The analysis is expanded to a 15 g load imbalance as shown in
Figure 9. Changes in important parameters, such as the maximum, energy, and median, provide a detailed analysis of how the system reacts to more extreme imbalance situations. The maximum value directly indicates peak vibration amplitudes, which typically increase under severe imbalance conditions. This parameter is crucial as it reveals potential threshold violations that could indicate severe mechanical stress on the system. The energy value, calculated as the sum of squared signal amplitudes provides a comprehensive measure of the overall vibrational intensity. Under extreme imbalance conditions, energy values show significant increases reflecting the higher vibrational content across the entire signal duration. This makes energy a sensitive indicator of severe imbalance conditions.

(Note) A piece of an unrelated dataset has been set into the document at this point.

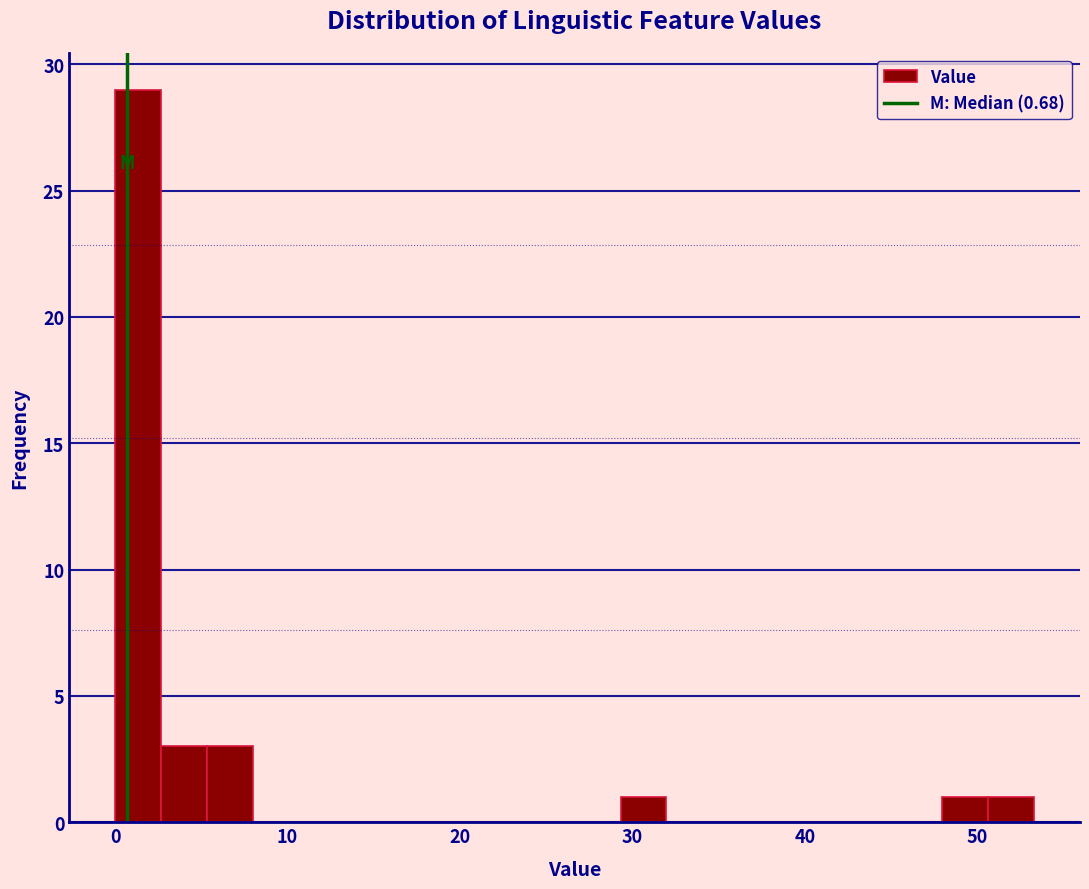

Around what value on the x-axis is the tallest bar? Give the approximate position of its centre, as read against the axis.

1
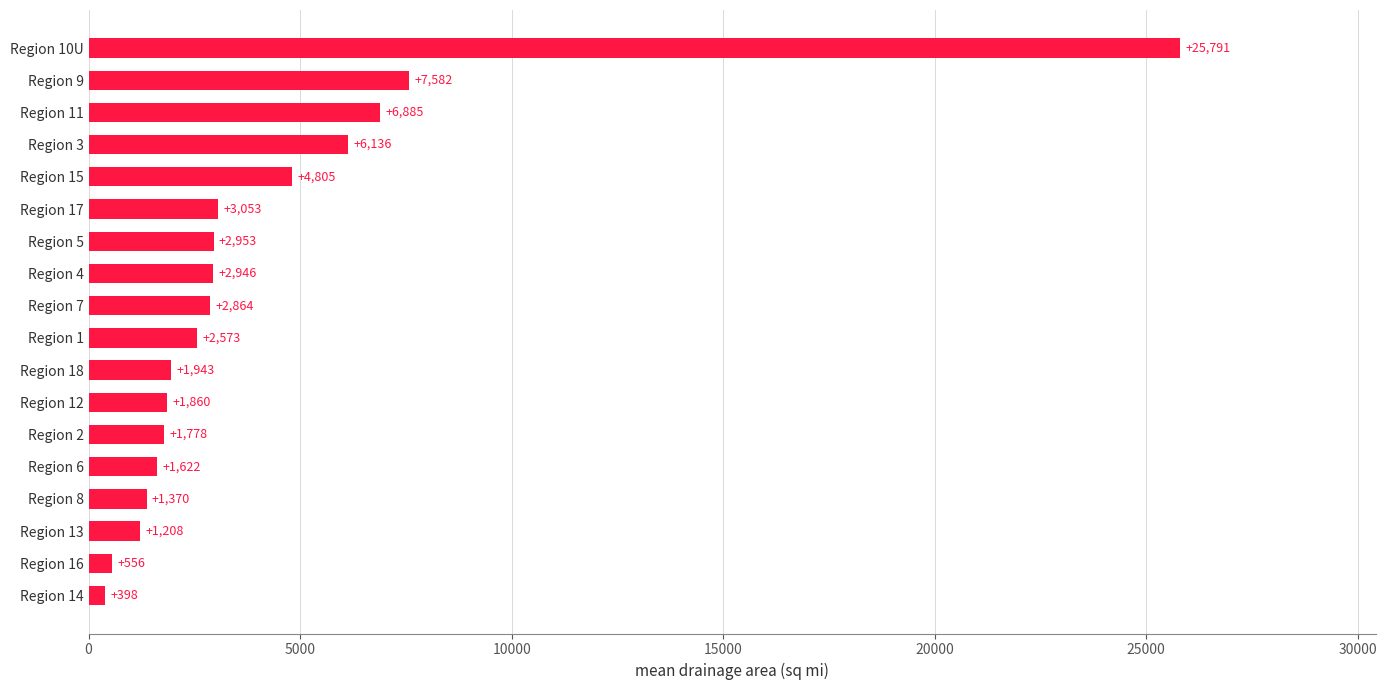

What is the sum of the values at Region 10U and Region 14?

26189.0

Figure 10 shows the effects of a 20 g load imbalance, resulting in dynamical variations in all features. Skewness and kurtosis are two characteristics that might show significant fluctuations, suggesting that the system is sensitive to increasing imbalance levels. In
Figure 11, variations in all extracted features are represented under a 25 g imbalance. Similarly, trends in standard deviation and minimum provide insight into the system’s capability to manage important imbalance issues.

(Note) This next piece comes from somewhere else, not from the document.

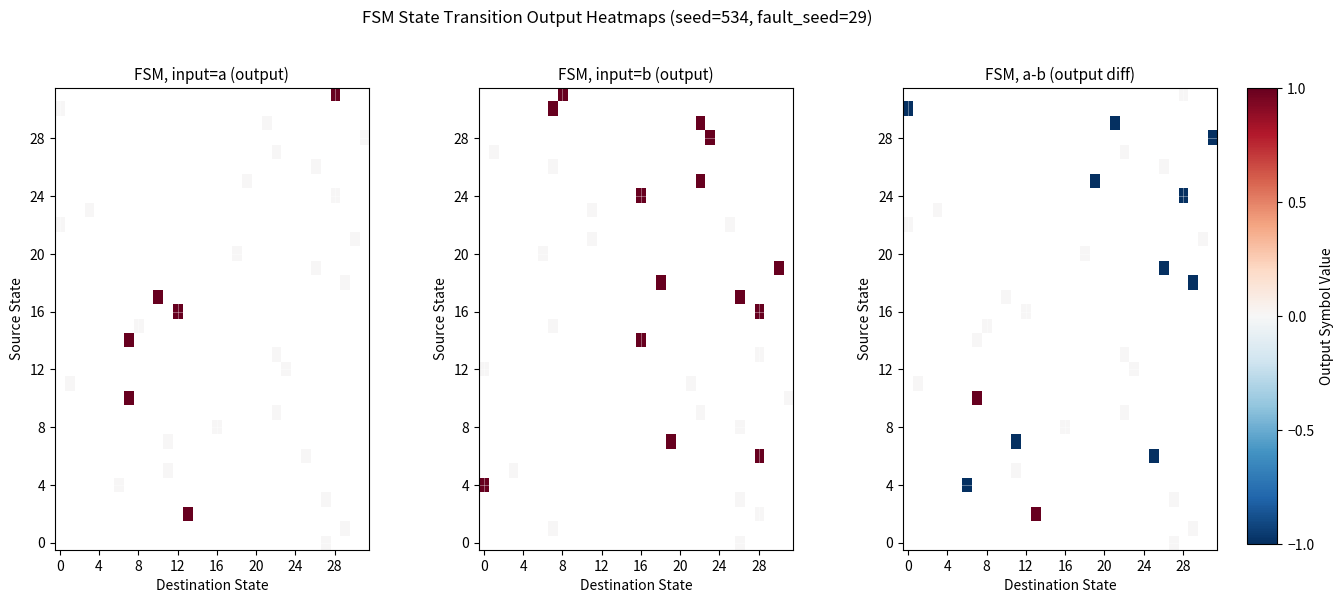

What is the greatest value displayed?

1.0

Figure 12 shows limitations to the feature performance by analyzing the effects of higher load imbalance. The 30 g load analysis reveals constrained rotational frequencies, limiting frequencies above 3300 rpm, and variations in maximum and energy features, indicating system stability issues when subjected to high loads. The dynamics of all extracted features under a severe load of a 35 g imbalance are examined in the last exploration as shown in
Figure 13. At a 35 g load imbalance, significant changes appear across all features, particularly in mean, skewness, and RMS values, showing system behavior at operational limits. Each sequence spans five seconds at a 50 kHz sampling rate, providing detailed data for fault detection. In
Figure 6,
Figure 7,
Figure 8,
Figure 9,
Figure 10,
Figure 11,
Figure 12 and
Figure 13, the time is taken in microseconds.
7. Conclusions
This paper introduces effective methods for predicting induction motor faults, aiming to minimize losses and prevent disasters through advanced fault detection techniques. By leveraging SVM, KNN, and DNN, we precisely classify motor states as either “normal” or “imbalance”. Our findings demonstrate significant improvements over previous studies, notably with accuracy for optimized oversampled SVM reaching 95.4% and optimized oversampled KNN achieving an accuracy of 92.8%. These methods, enhanced by optimization and oversampling strategies, contribute significantly to fault detection in induction motors. The best-performing algorithm was DNN with FFT-based implementation of autocorrelation, achieving an impressive 99.7% accuracy. This aligns with trends in technology-driven fault identification and offers substantial benefits for industrial processes such as increased efficiency, reduced downtime, and enhanced safety
In future work, the model’s robustness will be enhanced by testing it on the testbed under varying load conditions and real-world noise. The training dataset will also be expanded with diverse fault scenarios, and adaptive learning techniques will be incorporated to improve the generalization and reliability of the model.